Este hábito se convirtió en Formosa Plastics en «buscar la raíz de las cosas» (zhuī gēn jiū dǐ): ante cada cifra de costos, había que preguntar hasta tres niveles más allá para llegar a la causa fundamental. Más tarde dijo: «El dólar que ganas no es tu dólar; el dólar que ahorras sí es tu dólar.»2 Las cuentas del ábaco de los días de la tienda de arroz nunca dejaron de sonar.

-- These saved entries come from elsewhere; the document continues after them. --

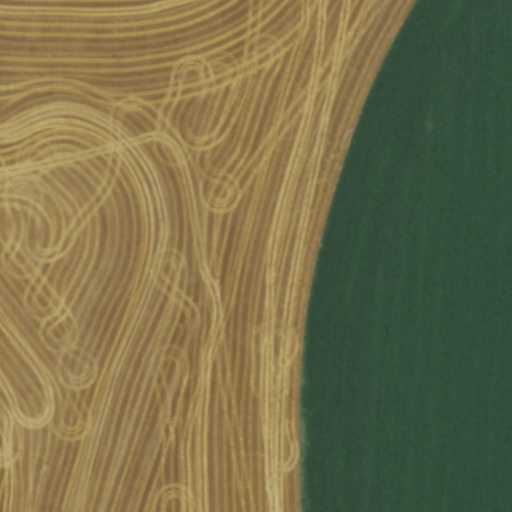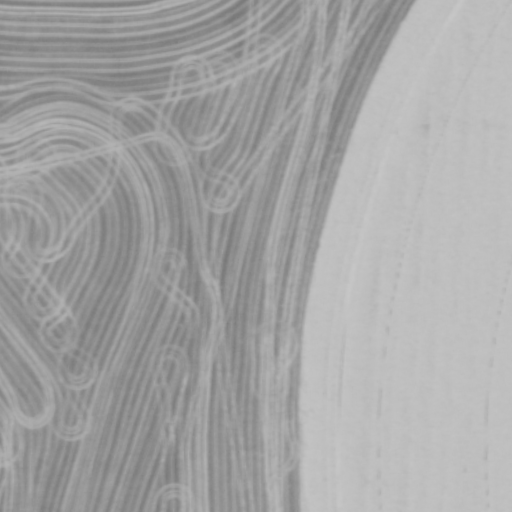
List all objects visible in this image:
crop: (164, 241)
crop: (415, 281)
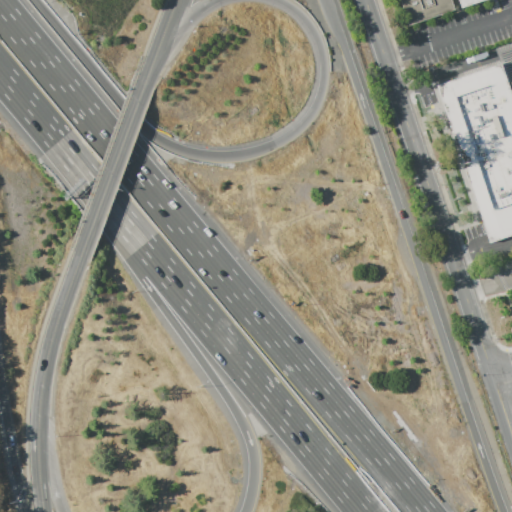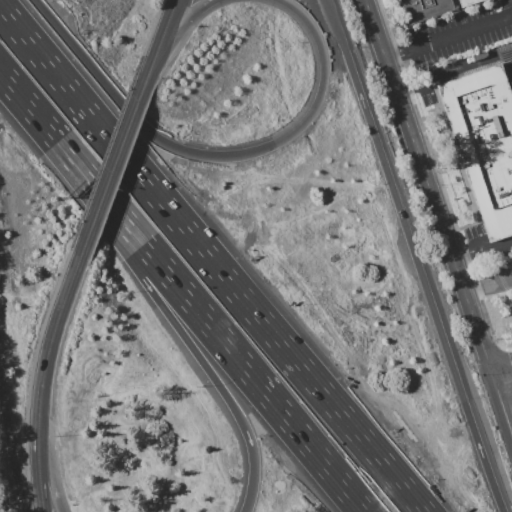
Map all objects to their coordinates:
road: (174, 1)
building: (465, 2)
building: (468, 3)
building: (423, 9)
building: (424, 9)
road: (448, 36)
road: (161, 42)
road: (510, 119)
road: (292, 133)
building: (484, 141)
building: (484, 144)
road: (63, 153)
road: (114, 170)
building: (362, 172)
building: (294, 179)
road: (428, 185)
building: (321, 241)
road: (414, 255)
road: (211, 258)
road: (488, 286)
road: (47, 359)
road: (501, 370)
road: (244, 371)
road: (501, 402)
road: (10, 444)
road: (248, 469)
road: (39, 487)
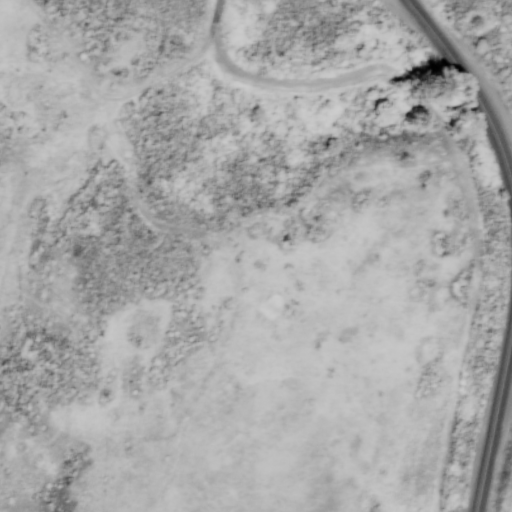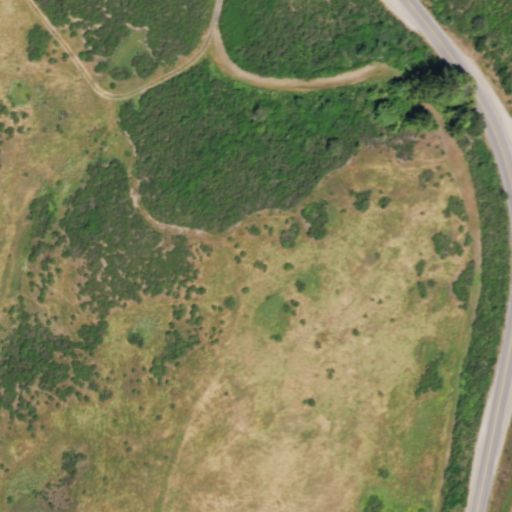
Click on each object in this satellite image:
road: (154, 70)
road: (277, 76)
road: (507, 241)
road: (470, 281)
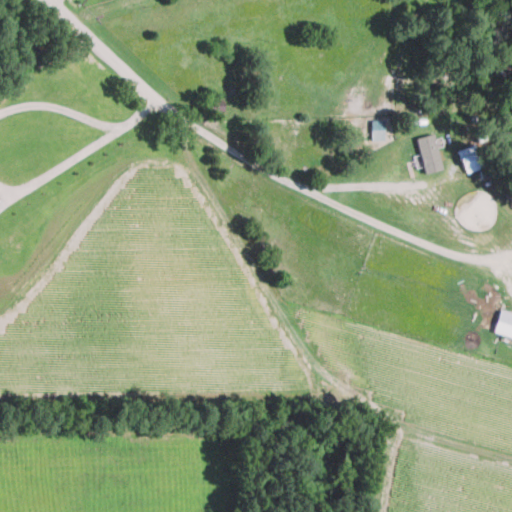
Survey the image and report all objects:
road: (174, 105)
road: (135, 112)
road: (76, 116)
building: (375, 128)
building: (426, 152)
building: (466, 159)
road: (11, 187)
road: (408, 235)
building: (503, 322)
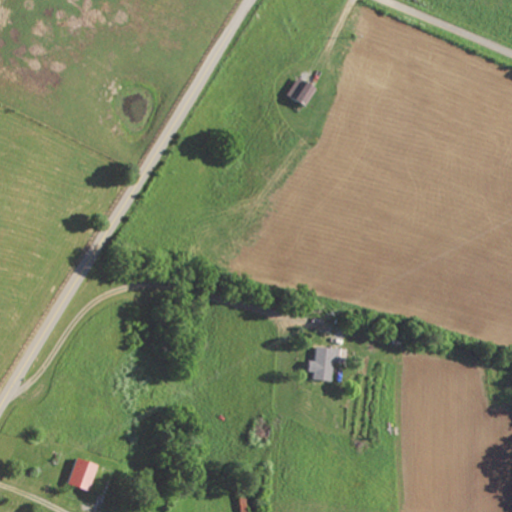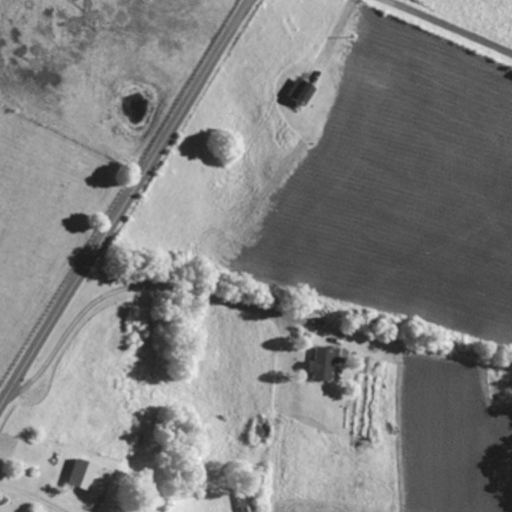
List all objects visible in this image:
road: (452, 25)
building: (303, 91)
road: (124, 202)
road: (148, 284)
building: (325, 363)
building: (84, 474)
road: (33, 495)
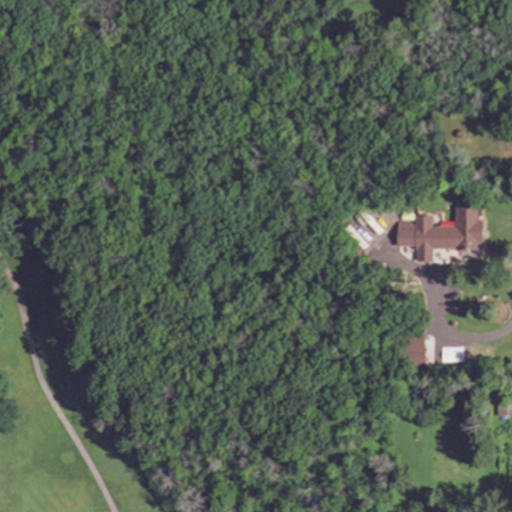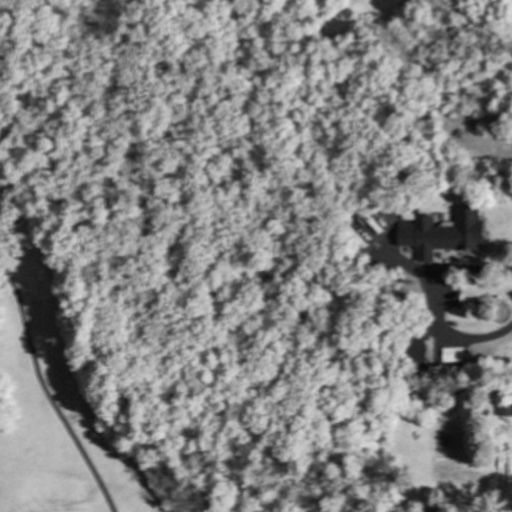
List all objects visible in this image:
building: (439, 233)
building: (440, 234)
park: (166, 251)
road: (437, 305)
road: (45, 388)
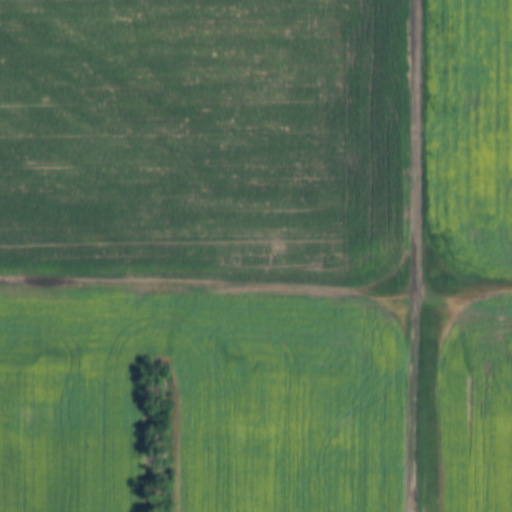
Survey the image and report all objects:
road: (413, 256)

1954: el origen de Formosa Plastics
En 1954, Wang Yung-ching fundó Formosa Plastics Corporation (台灣塑膠工業股份有限公司), dedicada a la producción de polvo de PVC; la producción en masa comenzó en 1957.1 En los inicios del negocio, la demanda de plástico en Taiwán era extremadamente limitada, la tasa de operación de la fábrica era baja y tuvo que desarrollar gradualmente compradores aguas abajo en un mercado prácticamente inexistente.

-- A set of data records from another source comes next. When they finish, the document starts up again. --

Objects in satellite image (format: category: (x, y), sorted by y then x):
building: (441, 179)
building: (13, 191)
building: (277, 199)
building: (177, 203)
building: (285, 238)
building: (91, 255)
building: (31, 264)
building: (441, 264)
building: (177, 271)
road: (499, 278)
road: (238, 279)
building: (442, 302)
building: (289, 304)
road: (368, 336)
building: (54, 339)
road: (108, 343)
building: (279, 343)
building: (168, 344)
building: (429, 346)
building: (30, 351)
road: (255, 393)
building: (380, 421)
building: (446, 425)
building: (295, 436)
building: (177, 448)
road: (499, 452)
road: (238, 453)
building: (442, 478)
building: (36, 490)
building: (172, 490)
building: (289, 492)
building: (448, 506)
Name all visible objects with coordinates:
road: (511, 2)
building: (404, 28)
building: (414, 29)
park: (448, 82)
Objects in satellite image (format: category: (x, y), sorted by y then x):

Su solución fue la integración vertical: si el mercado no compraba la materia prima aguas arriba, él mismo avanzaría aguas abajo, produciendo tuberías y láminas en la etapa intermedia, y luego extendiéndose hasta los productos terminados. Fundó sucesivamente Taiwan Chemical Fiber, Nan Ya Plastics y otras empresas asociadas, formando una cadena industrial completa desde la materia prima hasta el producto final, con capacidad de absorción interna: hacer que los productos sin mercado fueran consumidos por sus propias operaciones aguas abajo.1
Esta estructura se convirtió en el esqueleto del Grupo Formosa Plastics y fue también la lógica subyacente de su obsesión posterior con la Sexta Nafta: solo controlando la etapa petroquímica aguas arriba se tenía verdadera autonomía sobre los costos.
1973: la propuesta de la Sexta Nafta, y el gobierno dijo que no
La primera planta de craqueo de nafta de Taiwán fue construida por China Petroleum & Chemical Corporation (中國石油化學公司) en 1968 —no fue Formosa Plastics, fue una empresa estatal—. Wang Yung-ching observó que la materia prima aguas arriba de Formosa Plastics dependía siempre de la empresa estatal, y decidió construir la suya propia.
En 1973, Wang Yung-ching propuso al gobierno la construcción de la «Sexta Planta de Craqueo de Nafta» (六輕), buscando controlar él mismo el suministro petroquímico aguas arriba.3 El gobierno rechazó la propuesta en múltiples ocasiones por razones de seguridad nacional y medioambientales: la etapa petroquímica aguas arriba involucraba materiales estratégicos, y el gobierno del Kuomintang no deseaba que una empresa privada controlara ese recurso vital. Además, la conciencia ambiental fue creciendo en Taiwán durante la década de 1980, y los problemas de selección de emplazamiento hicieron que el proyecto se estancara repetidamente. Él seguía presentando la propuesta, el gobierno seguía bloqueándola; este forcejeo duró casi veinte años.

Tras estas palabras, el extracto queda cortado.